__Document section__:
## Begin

I would even dare say, there is no living water found within marriage. In 1 Corinthians 7:5 Paul commands husbands and wives not to deprive each other sexually. But he simultaneously commands them to abstain on occasion, by mutual consent, that they might pray! Even in a healthy, godly marriage, a couple mustn’t hang everyone on sex, but learn to pursue God!
The Vicious Cycle of Pride and Shame
Perhaps the deepest/darkest aspect of LUST concerns “pride and shame.” When it comes to LUST there are two spiritually destructive attitudes. When I have pride, I feel superior. When I have shame, I feel inferior. When I was in grade school, the school playground had a teeter-totter. They’ve probably outlawed them. Once in a while, some kid would break their leg, but it was all part of the fun! But you know how it works. You go up, you go down, it all depends on who the other person is and what they’re doing.
When it comes to LUST, there is a lot of teetering-tottering going on. There is a temptation for us to feel superior or inferior depending upon others. Men can feel profound shame when the topic of lust comes up—because many women don’t feel they struggle with lust whatsoever. For many reasons, women overwhelming assume lust is a “male issue.” When Jesus talks about lust in the Sermon on the Mount, he appears to direct his words exclusively to men. But whether someone is throwing intimacy away for sex, or throwing sex away for intimacy, doesn’t make them more/less innocent! It only means their ignorant of the deeper nature of lust.
One person can feel added shame based upon the public or private nature of their sin. Adultery is a very visible activity, it’s virtually impossible to conceal. But just became one person’s sin hasn’t bubbled to the surface doesn’t mean their better than the person’s whose been exposed.
In Matthew 5:27-28 Jesus drills down to the deepest, interior dynamics of lust. He says, “you have heard that it was said, ‘You shall not commit adultery.’ But I say to you that everyone who looks at a woman with lustful intent has already committed adultery with her in his heart.” It’s not just the outward behaviors, it’s the inward intentions of the hearts that God is concerned about!
In Matthew 5:29, Jesus addresses the eyes. “If your right eye causes you to sin, tear it out and throw it away. For it is better for you to lose one of your members than that your whole body be thrown into hell.” In Matthew 6:23 Jesus warns “if your eyes are filled with darkness, your whole body will be full of darkness.” Pornography is a major source of shame for Christians. This decade has seen an alarming rise in the number of women viewing pornography. Some would say the statistical differences are negligible. Women who struggle with pornography often experience a double measure of shame… because not only is there the pornography itself, but there is this added false belief that women never struggle with lust… so if I am, I must be really, really messed up!
In Matthew 5:30 Jesus addresses the hand. “If your right hand causes you to sin, cut it off and throw it away. For it is better that you lose one of your members than that your whole body go into hell.” Your heart, eyes, and hand all conspire together. The hand clicks the mouse, flips the page, touches, engages, stimulates. . . I don’t need to connect the dots and draw the associations in this sermon. What a person does with their heart, eyes, hands evokes tremendous, debilitating shame.

## End

__Prompt 1__: Please list every Bible passage reference, by book, chapter and verse, that the sermon passage on lust cites.
__Prompt 2__: In the sermon passage on lust, what piece of equipment stood on the speaker's grade-school playground?

__Available data__:
## Begin

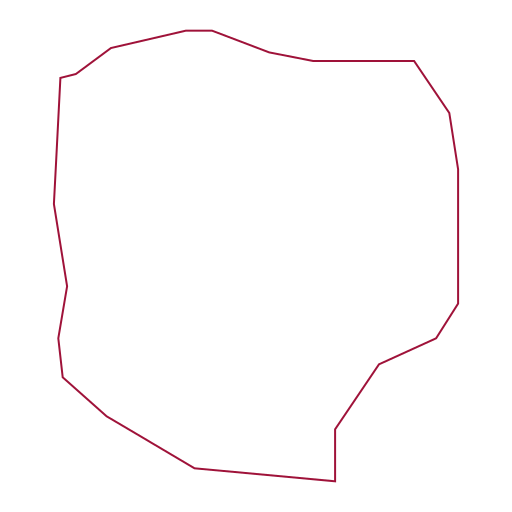 Jungnang-gu, Seoul, South Korea
{"feature_id": "91817680B66829558888986", "entity_name": "Jungnang-gu", "entity_type": "district", "adm_level": 2, "iso_a3": "KOR", "parent_name": "South Korea", "parent_adm1": "Seoul", "projection": "natural_earth1", "projection_center": [127.092, 37.588], "detail": "fine", "context": "isolated", "style": "outline", "palette": "rose", "viewbox_px": 512, "rotation_deg": 0, "n_neighbors": 0, "source": "geoboundaries", "source_scale": "gbopen_adm2", "svg_char_len": 411}
<svg xmlns="http://www.w3.org/2000/svg" viewBox="0 0 512 512"><path d="M414.1,61.0L313.1,61.0L269.2,52.4L212.1,30.7L185.7,30.7L111.0,48.0L75.9,74.0L60.4,77.9L55.9,165.7L53.9,204.0L67.1,286.3L58.3,338.3L62.7,377.3L106.6,416.3L149.3,441.5L150.6,442.3L194.5,468.3L335.1,481.3L335.1,429.3L379.0,364.3L436.1,338.3L458.1,303.6L458.1,169.3L449.3,113.0L414.1,61.0Z" fill="none" stroke="#9f1239" stroke-width="2"/></svg>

## End

__Written answer 1__:
1 Corinthians 7:5
Matthew 5:27-28
Matthew 5:29
Matthew 6:23
Matthew 5:30

__Written answer 2__: A teeter-totter.